Se dissoudre, n’est-ce pas aussi dédaigner ses propres combats pour mener ceux des autres, seuls dignes d’intérêt ? Pendant que dans la touffeur de l’été les statistiques sur la langue se noyaient dans un océan de confusion, à Québec, des militants s’amusaient à rejouer l’affrontement de Charlottesville. Une sorte d’opéra bouffe où une poignée de nationalistes excités étaient peints en suprémacistes blancs et des gauchistes bon teint oubliaient que le totalitarisme peut aussi être de gauche. Comme si notre histoire avait été kidnappée par d’autres.

Enregistrements issus d'une source de données
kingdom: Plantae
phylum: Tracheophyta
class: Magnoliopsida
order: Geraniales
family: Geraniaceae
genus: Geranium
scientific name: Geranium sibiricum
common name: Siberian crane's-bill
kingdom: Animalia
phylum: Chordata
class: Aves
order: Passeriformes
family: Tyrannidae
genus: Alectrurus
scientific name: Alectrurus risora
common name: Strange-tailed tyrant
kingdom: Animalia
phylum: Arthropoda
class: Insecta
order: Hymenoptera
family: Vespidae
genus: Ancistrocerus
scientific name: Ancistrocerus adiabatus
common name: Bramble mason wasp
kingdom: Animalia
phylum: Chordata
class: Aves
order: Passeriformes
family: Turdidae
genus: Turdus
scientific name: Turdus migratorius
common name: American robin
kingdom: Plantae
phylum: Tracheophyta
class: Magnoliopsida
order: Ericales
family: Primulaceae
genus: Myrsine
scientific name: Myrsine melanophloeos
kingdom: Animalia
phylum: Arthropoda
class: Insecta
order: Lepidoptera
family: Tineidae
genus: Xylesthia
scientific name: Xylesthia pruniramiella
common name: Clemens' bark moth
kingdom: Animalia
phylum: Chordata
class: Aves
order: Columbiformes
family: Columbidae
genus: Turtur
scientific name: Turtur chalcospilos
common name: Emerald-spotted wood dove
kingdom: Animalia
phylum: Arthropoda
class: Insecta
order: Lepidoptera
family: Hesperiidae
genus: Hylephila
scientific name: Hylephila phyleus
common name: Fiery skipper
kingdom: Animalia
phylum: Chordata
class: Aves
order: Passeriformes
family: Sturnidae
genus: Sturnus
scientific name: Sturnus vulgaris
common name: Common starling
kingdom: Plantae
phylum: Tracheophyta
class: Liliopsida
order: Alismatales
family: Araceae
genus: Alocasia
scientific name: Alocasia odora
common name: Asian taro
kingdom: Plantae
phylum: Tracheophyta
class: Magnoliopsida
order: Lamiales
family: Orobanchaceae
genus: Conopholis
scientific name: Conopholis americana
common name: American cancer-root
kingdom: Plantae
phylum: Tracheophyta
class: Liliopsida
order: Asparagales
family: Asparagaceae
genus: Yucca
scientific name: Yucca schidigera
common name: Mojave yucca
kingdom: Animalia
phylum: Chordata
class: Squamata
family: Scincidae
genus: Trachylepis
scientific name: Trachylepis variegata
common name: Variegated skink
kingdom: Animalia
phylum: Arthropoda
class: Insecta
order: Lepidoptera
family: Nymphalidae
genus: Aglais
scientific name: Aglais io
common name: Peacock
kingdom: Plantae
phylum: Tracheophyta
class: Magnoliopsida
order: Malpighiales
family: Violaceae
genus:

▸ TRAVAIL À FAIRE
- 1) Condensez sous forme de liste le paragraphe de l'extrait sur Québec et Charlottesville qui commence par « Se dissoudre, n'est-ce pas », sans perdre ses faits principaux.
- 2) Répondez brièvement à ces questions sur l'extrait sur Québec et Charlottesville :
(a) Selon l'extrait, qu'est-ce qui se noyait dans un océan de confusion ?
(b) Dans quelle ville des militants ont-ils rejoué l'affrontement de Charlottesville ?
(c) Sous quels traits la poignée de nationalistes excités était-elle peinte ?
- 3) Reprenez l'extrait sur Québec et Charlottesville à la suite de sa dernière phrase et poursuivez-le.

▸ CORRIGÉ
- 1)
- Se dissoudre, c'est aussi délaisser ses propres combats pour ceux des autres, jugés seuls dignes d'intérêt.
- En plein été, les statistiques sur la langue se perdaient dans la confusion.
- Pendant ce temps, à Québec, des militants rejouaient l'affrontement de Charlottesville.
- Dans cet opéra bouffe, quelques nationalistes excités passaient pour des suprémacistes blancs, et des gauchistes oubliaient que le totalitarisme peut être de gauche.
- Notre histoire semblait kidnappée par d'autres.

- 2)
(a) Les statistiques sur la langue.
(b) À Québec.
(c) En suprémacistes blancs.

- 3)
Car la mondialisation n’entraîne pas que l’exportation des marchandises, des capitaux et de la main-d’oeuvre. Elle impose aussi son vocabulaire et son imaginaire. Voilà donc des Québécois s’appliquant à mimer de part et d’autre les affrontements raciaux de nos voisins du sud. Comme si nos ancêtres avaient été esclavagistes et qu’ils étaient les héritiers de la guerre de Sécession. Faut-il que la force de ce mimétisme soit grande pour qu’un peuple aussi paisible et accueillant que les Québécois se perçoive comme l’héritier du racisme le plus abject. C’est ça, être colonisé, disait Frantz Fanon. C’est ne plus se voir que dans le prisme d’un autre. Ne plus comprendre ses propres combats et les troquer pour des luttes de substitution totalement fantasmées.
 
Pas étonnant que, dans son livre, Yvan Lamonde appelle les Québécois à « se rapailler » et à accepter ce qu’ils sont afin de se tourner vers un nationalisme plus politique et républicain. « Se rapailler », n’est-ce pas au fond ce à quoi devraient toujours servir les vacances ?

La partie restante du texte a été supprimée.